Explore the material
#1 According to the Tolstoy biography, in what year did Tolstoy join the army in the Caucasus?
#2 Repeat everything in the Tolstoy biography from "Tolstoy's best work" down to "humanity at large.".
#3 Which countries does the Tolstoy biography say he traveled to after leaving Russia in 1857?

The following biography was originally published in The Continental Drama of Today. Barrett H. Clark. New York: Henry Holt and Company, 1914. pp. 48-9.

Leo Tolstoy was born August 28, 1828, at Yasnaya Polyana, Russia. Soon after the early death of his parents he was sent in turn to live with his two aunts, the second of whom exerted an influence -- As Tolstoy was only eleven years old -- which was far from good. Four years later he entered the University of Kazan, and subsequently studied in the School of Eastern Languages and the law school. In 1847 he left the law school, tired of the life of comparative idleness and dissipation which he was then leading. After spending a few months at his home, he went to St. Petersburg with his brother, "carousing with Zigani dancers, and throwing all serious thoughts to the winds." In 1851 he joined the army in the Caucasus, whence he began sending back vivid accounts of the battles in which he participated. The Czar was soon attracted by the "Tales from Sebastopol," and had Tolstoy brought back to the capital. In 1857 he left his native country to travel in Germany, France, Italy, Switzerland, England, returning home from time to time to Russia. In 1861 he was once more at Yasnaya Polyana; the next year he was married. The remainder of his life was devoted to the consideration of many political questions of the day, upon which he wrote numerous tracts; besides these, he published novels, stories, longer political and philosophical works and plays. For political and religious reasons he was in 1901 excommunicated from the Orthodox Church. He died nine years later at Astapovo.

Tolstoy's best work is not in his plays, but there is much good in them in spite of occasional scenes of brutal and revolting realism. Nor is he great among Russian dramatists; [many] of the Russians ... are better craftsmen. But the development of the drama [was] everywhere so rapid, that it is interesting to study a comparatively early example of modern Russian drama. Tolstoy wrote his plays for special and private performances, and their technical requirements were not such as would be made in the case of plays intended for professional production. Tolstoy shares with other dramatists of his country their lack of the sense of form ... preferring to lay greater stress on the delineation of character. Whatever the reason, the plays of Tolstoy, Chekhov, Gorky, and Andreyev are interesting primarily as revealing their authors' insight into humanity at large.

Information

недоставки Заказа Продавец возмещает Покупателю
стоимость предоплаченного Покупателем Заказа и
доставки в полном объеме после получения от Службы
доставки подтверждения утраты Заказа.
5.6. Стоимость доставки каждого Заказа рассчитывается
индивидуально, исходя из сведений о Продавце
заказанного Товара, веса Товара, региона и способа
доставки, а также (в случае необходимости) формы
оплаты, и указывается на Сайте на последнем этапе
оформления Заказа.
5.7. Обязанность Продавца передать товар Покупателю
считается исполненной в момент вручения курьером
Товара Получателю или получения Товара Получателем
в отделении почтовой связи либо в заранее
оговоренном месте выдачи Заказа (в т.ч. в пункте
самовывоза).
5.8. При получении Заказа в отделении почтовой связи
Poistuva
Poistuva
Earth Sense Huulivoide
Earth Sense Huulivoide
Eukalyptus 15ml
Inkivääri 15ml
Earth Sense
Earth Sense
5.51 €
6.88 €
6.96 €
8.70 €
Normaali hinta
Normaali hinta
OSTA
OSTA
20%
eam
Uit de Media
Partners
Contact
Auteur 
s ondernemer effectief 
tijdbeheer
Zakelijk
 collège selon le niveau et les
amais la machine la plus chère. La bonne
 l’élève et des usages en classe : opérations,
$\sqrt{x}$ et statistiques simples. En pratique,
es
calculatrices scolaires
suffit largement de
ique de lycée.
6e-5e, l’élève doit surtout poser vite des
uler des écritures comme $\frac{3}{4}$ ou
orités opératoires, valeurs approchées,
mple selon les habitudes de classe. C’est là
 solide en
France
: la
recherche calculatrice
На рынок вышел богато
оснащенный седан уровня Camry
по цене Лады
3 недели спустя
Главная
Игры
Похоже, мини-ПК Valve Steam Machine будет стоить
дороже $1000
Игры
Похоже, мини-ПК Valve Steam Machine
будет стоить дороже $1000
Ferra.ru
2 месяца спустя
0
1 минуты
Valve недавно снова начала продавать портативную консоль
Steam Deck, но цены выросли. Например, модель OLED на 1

Results for each task
#1 1851

#2
Tolstoy's best work is not in his plays, but there is much good in them in spite of occasional scenes of brutal and revolting realism. Nor is he great among Russian dramatists; [many] of the Russians ... are better craftsmen. But the development of the drama [was] everywhere so rapid, that it is interesting to study a comparatively early example of modern Russian drama. Tolstoy wrote his plays for special and private performances, and their technical requirements were not such as would be made in the case of plays intended for professional production. Tolstoy shares with other dramatists of his country their lack of the sense of form ... preferring to lay greater stress on the delineation of character. Whatever the reason, the plays of Tolstoy, Chekhov, Gorky, and Andreyev are interesting primarily as revealing their authors' insight into humanity at large.

#3 Germany, France, Italy, Switzerland, England